Heart failure death rates were unchanged in Chinese, Korean and non-Hispanic white women and Chinese and Vietnamese men between 2003-2017; and significantly increased among Filipino, Asian Indian and Japanese individuals, Vietnamese women and Korean men. Asian Indian people had the highest heart failure death rates among all Asian American subgroups in 2017 (14 per 100,000 in women, 15 per 100,000 in men).
Cerebrovascular disease death rates decreased among Chinese, Filipino and Japanese women and men and did not shift among Asian Indian, Korean and Vietnamese women and men. Vietnamese people had the highest cerebrovascular disease death rates in 2017.
“For a long time, because Asian Americans were grouped into one category, it appeared that Asian people in the U.S. did not have as high a risk for heart and vascular diseases compared with other groups,” Shah said. “Our findings indicate this is inaccurate. By separating Asian subgroups, we can identify populations and communities that are at higher cardiovascular disease risk, and they may benefit from enhanced heart disease prevention and treatment strategies.”
The study’s assessment of death rates relied on administrative codes for causes of death, which may sometimes misclassify the cause of death. Despite the potential limitations of misclassification, the researchers noted the data still provides the most comprehensive national surveillance of cardiovascular and cerebrovascular death rates among people from diverse racial and ethnic backgrounds.
An accompanying editorial by Monica Parks, M.D.; Brahmajee Nallamothu, M.D., M.P.H.; and P. Michael Ho M.D., Ph.D., notes that while this manuscript is an important contribution to the information available on this topic, it “only scratches the surface of needed research.” Nallamothu is editor-in-chief of the Circulation: Cardiovascular Quality and Outcomes journal, and Ho is deputy editor of the journal.
The editorial notes the U.S. Department of Health and Human Services (HHS) first added Asian American subpopulation groups of Asian Indian, Chinese, Filipino, Japanese, Korean and Vietnamese to birth and death certificates in 2003. In 2010, the Affordable Care Act mandated that all health surveys sponsored by HHS must also include these subgroups and classifications.
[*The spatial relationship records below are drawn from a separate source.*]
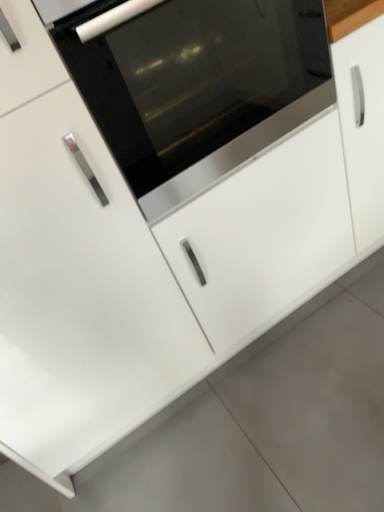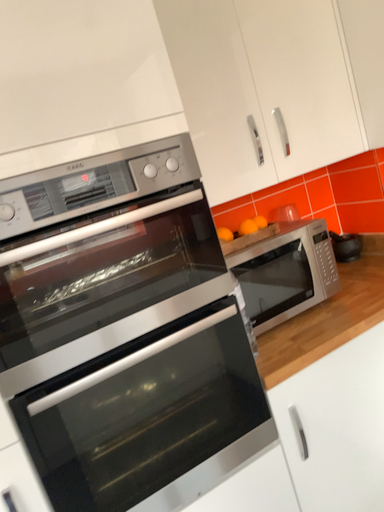
Question: Which way did the camera rotate in the video?

Choices:
 (A) rotated downward
 (B) rotated upward

Answer: (B)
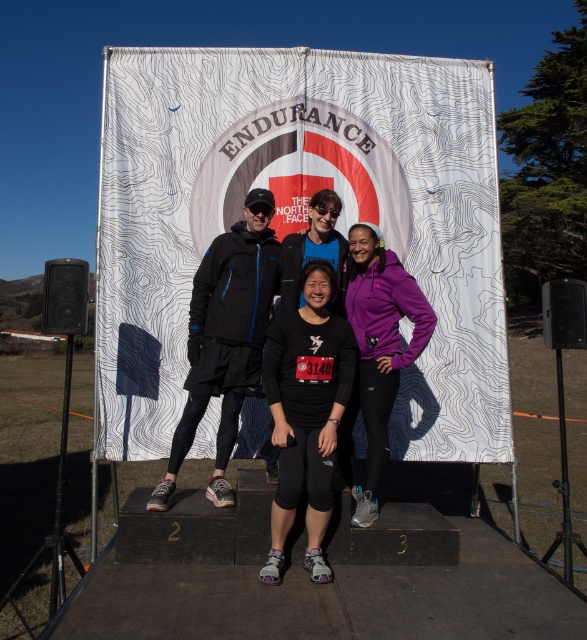
You are organizing a photo shoot and need to ensure that the two central athletes in the image are positioned so that their outfits are clearly visible. Given the black matte running outfit at center and the purple fleece jacket at center, which athlete should be placed slightly to the side to avoid overlapping their outfits?

The black matte running outfit at center should be placed slightly to the side because it has a lesser width compared to the purple fleece jacket at center, making it easier to adjust without overlapping.

You are a photographer setting up for an event photo. You need to ensure that all participants are visible in the frame. Given the two central participants wearing the black matte running outfit at center and the purple fleece jacket at center, which one might need to stand closer to the camera to ensure their full height is captured?

The black matte running outfit at center is shorter than the purple fleece jacket at center, so the shorter participant in the black matte running outfit at center should stand closer to the camera to ensure their full height is visible in the photo.

You are organizing a photo shoot and need to ensure that the two athletes in the center are positioned so that their outfits are clearly visible. Given that the black matte running outfit at center is smaller than the purple fleece jacket at center, which athlete should you move closer to the camera to make their outfit appear larger?

The athlete wearing the black matte running outfit at center should be moved closer to the camera because it has a smaller size compared to the purple fleece jacket at center, making it appear larger and more visible in the photo.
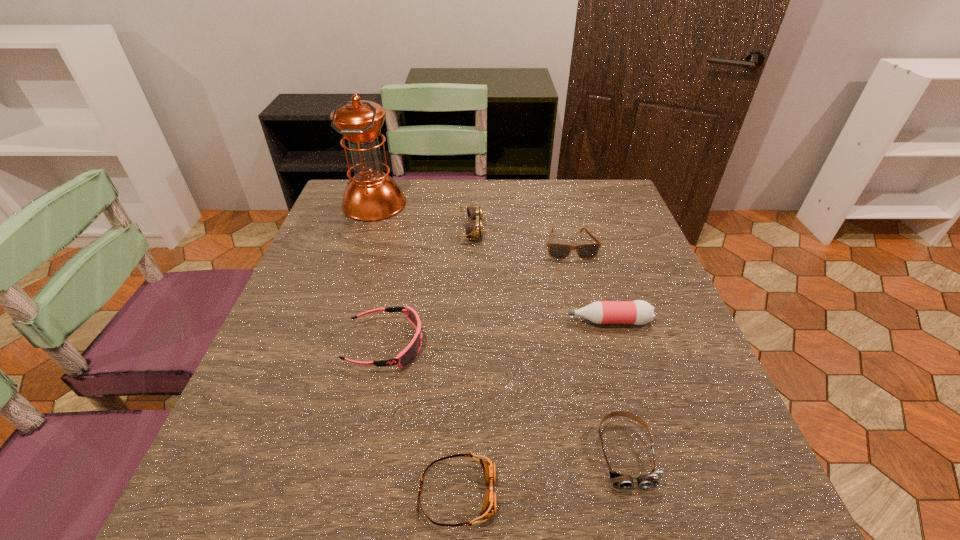
I want to click on vacant area that lies between the oil lamp and the bottle, so click(492, 263).

This screenshot has height=540, width=960. I want to click on vacant area between the leftmost goggles and the tallest object, so click(380, 274).

Where is `free space between the rightmost goggles and the leftmost goggles`? free space between the rightmost goggles and the leftmost goggles is located at coordinates (505, 399).

Locate an element on the screen. Image resolution: width=960 pixels, height=540 pixels. empty space that is in between the leftmost goggles and the tallest object is located at coordinates (380, 274).

In order to click on free space between the sunglasses and the rightmost goggles in this screenshot , I will do `click(597, 349)`.

Where is `the closest object relative to the sunglasses`? Image resolution: width=960 pixels, height=540 pixels. the closest object relative to the sunglasses is located at coordinates (474, 229).

Point out which object is positioned as the fourth nearest to the rightmost goggles. Please provide its 2D coordinates. Your answer should be formatted as a tuple, i.e. [(x, y)], where the tuple contains the x and y coordinates of a point satisfying the conditions above.

[(556, 251)]

At what (x,y) coordinates should I click in order to perform the action: click on goggles identified as the second closest to the farthest goggles. Please return your answer as a coordinate pair (x, y). Looking at the image, I should click on (623, 481).

Point out which goggles is positioned as the third nearest to the tallest object. Please provide its 2D coordinates. Your answer should be formatted as a tuple, i.e. [(x, y)], where the tuple contains the x and y coordinates of a point satisfying the conditions above.

[(489, 507)]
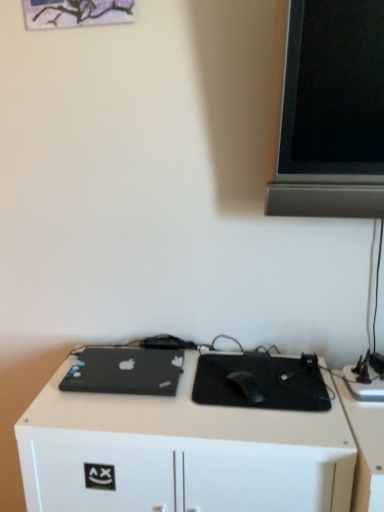
The height and width of the screenshot is (512, 384). In order to click on vacant position to the left of black matte mousepad at center in this screenshot , I will do `click(162, 407)`.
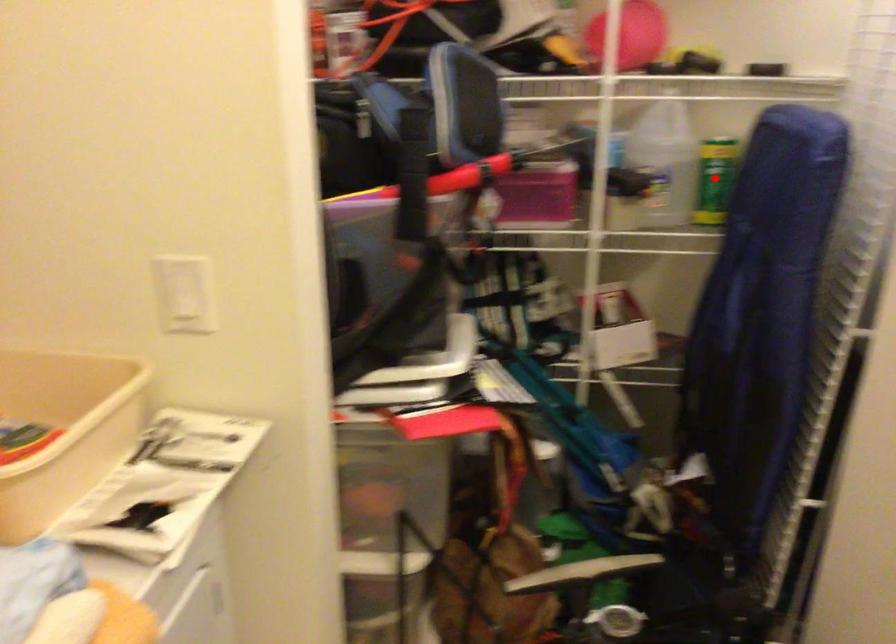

It was through these mandates that Shah et al.’s study was possible.
“It is increasingly clear that not only has the ethnic makeup of the U.S. population changed, but the aggregate living experiences of these communities have evolved and may drive wildly different interactions with the health care system. Simple checking of a box next to “white” or “Asian American” is insufficient to capture such complexity,” they wrote.
Co-authors with Shah are Kevin Xi, B.S.; Kristopher I. Kapphahn, M.S.; Malathi Srinivasan, M.D.; Timothy Au, B.S.; undergraduate students Vedant Sathye, Vaibhav Vishal and Han Zhang; and Latha P. Palaniappan, M.D., M.S.